We don’t often think about the importance of creativity in technical organisations. This forum, Blades USA 2022, has been about innovation, optimisation and insight. And with all of them, there is an element of creativity. A ‘creative formula’ looks something like: Creativity = difference + freedom + merit.
The ‘difference factor’
Around 20 years ago, Apple’s ‘Think different’ advertising campaign asked us to think differently about language. The grammatically correct version would have been ‘Think differently’. Apple’s advert made a statement. At the time, Apple’s products were considered ‘cool’, albeit technically inferior to those of competitors.
And it worked. Think different. Be different. Buy a Mac.
So how does one go about thinking differently? Some of it is inherent. We don’t know why we do, how we do or where it comes from. On completing my graduate studies and embarking on a naval career, Silicon Valley was just emerging. At the time, I considered the ‘valley’ just off the eastern continental shelf of the United States, in the Atlantic Ocean, where I would be spending the next few years in a submarine. Instead of plumbing the depths of the ocean, my perception became one of flying across this huge, submerged continental valley. As fate would have it, I now lead a division at MISTRA Group that combines ‘thinking different’ with acoustic emissions applications to develop technology like the wind turbine blade monitoring solution, Sensoria.
Within the ‘difference factor’ are two sub-variables.
Management subtlety is about getting out of the way. The antithesis of being subtle is the application of outlandish pressure. On the other hand, pressure can really be a motivator. Remember in Apollo 13 when failure was not an option? But pressure can also stifle free thought. It just depends. Subtlety is a necessity on the part of management, if creativity is to be encouraged.
The other sub-variable, building on ideas, is like playing a game of catch – only every time the ball is caught, it is worked on before it is thrown back to the other person.
MISTRAS Group had a ball tossed to it several years ago: detecting flaws in wind turbine blades. The ball was tossed around, put aside, picked up, again, and thrown back and forth. The result is Sensoria. Our blade monitoring solution reduces inspection cost while enhancing asset protection.
To engage a team, or an organisation, to embrace the ‘difference factor’ we need the other two factors of the equation – freedom and merit.
The ‘freedom factor’
How we begin to establish within our organisations an environment of creative freedom is a balancing act. At the one end of the spectrum there is repression of ideation through intimidation, ridicule or the fostering of a hostile work environment. At the other end is a wide-open freewheeling culture, which is also inefficient and accomplishes little.
Directing the organisation towards the middle of the spectrum requires three cultural necessities:
A clear strategy
A great ‘Why?’
Team buy-in
Clear strategy
If we are going to be free, then the next question is: free to do what? This is addressed by clear strategy, from the top, which typically includes goals, reasoned approach and focus.
A great ‘Why?’
Why do we supply Sensoria? Well, as a reason to get up and go to work, protecting assets, preventing injury, and helping save lives is a pretty good one.

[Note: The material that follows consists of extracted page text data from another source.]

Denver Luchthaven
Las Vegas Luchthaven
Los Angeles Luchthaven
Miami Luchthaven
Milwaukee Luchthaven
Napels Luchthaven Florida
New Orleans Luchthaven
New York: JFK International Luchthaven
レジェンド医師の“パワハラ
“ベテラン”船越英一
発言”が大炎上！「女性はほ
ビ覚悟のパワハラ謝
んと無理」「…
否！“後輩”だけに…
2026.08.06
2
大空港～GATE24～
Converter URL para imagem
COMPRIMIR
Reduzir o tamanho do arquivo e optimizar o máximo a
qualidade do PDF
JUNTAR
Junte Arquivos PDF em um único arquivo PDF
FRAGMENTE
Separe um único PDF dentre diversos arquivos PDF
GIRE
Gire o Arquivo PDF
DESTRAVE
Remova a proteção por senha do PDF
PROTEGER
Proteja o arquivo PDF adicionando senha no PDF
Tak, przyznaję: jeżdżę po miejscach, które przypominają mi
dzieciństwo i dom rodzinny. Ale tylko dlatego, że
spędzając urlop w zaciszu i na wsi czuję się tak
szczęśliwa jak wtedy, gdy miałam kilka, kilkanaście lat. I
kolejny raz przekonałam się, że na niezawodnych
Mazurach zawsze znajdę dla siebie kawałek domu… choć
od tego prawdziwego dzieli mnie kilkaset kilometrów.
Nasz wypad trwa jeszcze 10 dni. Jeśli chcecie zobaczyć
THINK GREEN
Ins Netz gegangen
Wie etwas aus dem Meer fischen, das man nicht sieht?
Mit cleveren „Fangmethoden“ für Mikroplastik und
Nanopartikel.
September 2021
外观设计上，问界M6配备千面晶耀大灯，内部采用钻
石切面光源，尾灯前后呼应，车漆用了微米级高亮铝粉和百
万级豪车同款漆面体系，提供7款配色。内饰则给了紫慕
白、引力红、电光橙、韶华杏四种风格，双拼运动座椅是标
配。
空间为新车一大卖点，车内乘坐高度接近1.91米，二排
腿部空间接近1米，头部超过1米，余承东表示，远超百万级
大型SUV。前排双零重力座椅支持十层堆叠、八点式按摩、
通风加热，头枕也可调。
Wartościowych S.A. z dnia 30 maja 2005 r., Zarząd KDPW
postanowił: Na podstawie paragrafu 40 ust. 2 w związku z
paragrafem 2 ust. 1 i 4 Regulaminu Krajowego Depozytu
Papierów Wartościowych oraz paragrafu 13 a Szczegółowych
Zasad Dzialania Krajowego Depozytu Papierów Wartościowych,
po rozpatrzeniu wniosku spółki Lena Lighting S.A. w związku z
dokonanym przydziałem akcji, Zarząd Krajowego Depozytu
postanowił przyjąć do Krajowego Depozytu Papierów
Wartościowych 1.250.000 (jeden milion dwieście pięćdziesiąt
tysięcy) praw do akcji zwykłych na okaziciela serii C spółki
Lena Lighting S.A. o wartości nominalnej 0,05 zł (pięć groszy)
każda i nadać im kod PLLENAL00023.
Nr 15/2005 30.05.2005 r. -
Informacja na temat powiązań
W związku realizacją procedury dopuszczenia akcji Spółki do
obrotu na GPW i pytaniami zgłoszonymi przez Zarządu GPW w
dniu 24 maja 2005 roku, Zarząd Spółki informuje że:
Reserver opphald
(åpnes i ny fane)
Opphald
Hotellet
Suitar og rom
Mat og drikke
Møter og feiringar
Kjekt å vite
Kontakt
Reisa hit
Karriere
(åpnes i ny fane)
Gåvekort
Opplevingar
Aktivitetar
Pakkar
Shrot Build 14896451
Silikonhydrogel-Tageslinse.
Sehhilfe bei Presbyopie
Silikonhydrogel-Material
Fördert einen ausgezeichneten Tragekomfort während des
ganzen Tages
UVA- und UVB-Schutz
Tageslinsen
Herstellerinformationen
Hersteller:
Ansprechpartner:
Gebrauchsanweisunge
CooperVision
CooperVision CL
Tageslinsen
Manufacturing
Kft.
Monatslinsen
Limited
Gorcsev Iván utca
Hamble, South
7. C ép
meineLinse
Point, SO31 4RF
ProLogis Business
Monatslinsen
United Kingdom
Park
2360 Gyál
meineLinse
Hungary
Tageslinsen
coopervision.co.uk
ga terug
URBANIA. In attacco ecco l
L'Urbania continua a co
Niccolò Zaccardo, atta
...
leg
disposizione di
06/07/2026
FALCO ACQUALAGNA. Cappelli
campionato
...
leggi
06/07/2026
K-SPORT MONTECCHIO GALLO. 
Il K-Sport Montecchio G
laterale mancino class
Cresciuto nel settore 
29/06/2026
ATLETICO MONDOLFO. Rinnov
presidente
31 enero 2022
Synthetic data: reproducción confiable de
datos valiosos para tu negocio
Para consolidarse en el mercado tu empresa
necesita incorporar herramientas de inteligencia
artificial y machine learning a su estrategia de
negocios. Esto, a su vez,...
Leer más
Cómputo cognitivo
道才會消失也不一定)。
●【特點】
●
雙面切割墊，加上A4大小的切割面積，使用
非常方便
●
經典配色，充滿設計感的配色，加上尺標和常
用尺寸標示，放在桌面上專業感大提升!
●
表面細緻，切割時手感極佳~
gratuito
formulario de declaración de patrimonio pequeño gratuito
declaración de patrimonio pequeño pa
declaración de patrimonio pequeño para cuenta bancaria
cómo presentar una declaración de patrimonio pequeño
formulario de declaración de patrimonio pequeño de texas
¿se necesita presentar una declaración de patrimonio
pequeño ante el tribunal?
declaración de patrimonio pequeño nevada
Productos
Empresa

A multi-tonne wind turbine blade moving through the air, with people who happen to be in the area, has the potential to be life-threatening. Our ‘Why’ kicks in. Along with clear goals and focus to direct our freedom factor, MISTRAS Group has researched, designed and developed the Sensoria wind blade monitoring solution that can detect blade damage and provide an alert to action before that damage gets serious, requiring serious money to repair, or worse, before that one tiny flaw becomes a potentially catastrophic transverse crack.
Team buy-in
If we, as leaders, provide key strategic goals, a compelling ‘why’ and team buy-in to these, then we are creating a lot of freedom for our team, and our team will create those products and systems that will monitor assets and help to save lives.
The ‘merit factor’
We want lots of ideas, so we encourage thinking differently and feeling free to do so. But as we harvest ideas, sorting the wheat from the chaff is achieved through a meritocracy of ideation, because different does not always mean good.
The term ‘bad idea’ is just short-hand for various factors – the market’s not ready, the development cost was too high at a particular time. Saying no to an idea or describing it as a bad idea merely means we haven’t found the right idea yet. We need to keep looking, we need to keep the juices flowing.
How do we judge ideas? I lead that division that designs and develops products and when an idea or a concept, like Sensoria, gets serious, we place it into a stage gate development process. There the idea is considered by several points of view: the market, the likelihood of its success, what constitutes success, developmental cost, availability of resources, manufacturability and so on. Judging ideas – having a meritocracy of ideation – is actually quite sophisticated.
Let me just add that the place where an idea’s merit is most often judged is in cubicles and labs where engineers, scientists and technicians work, where those flashes of genius ultimately become part of a product or system that watches over a bridge, a boiler or a wind turbine blade. Working in and around these creative, technical spaces is always a privilege.
As Albert Einstein once said, creativity is intelligence having fun. I couldn't agree more. Let’s go and have some fun.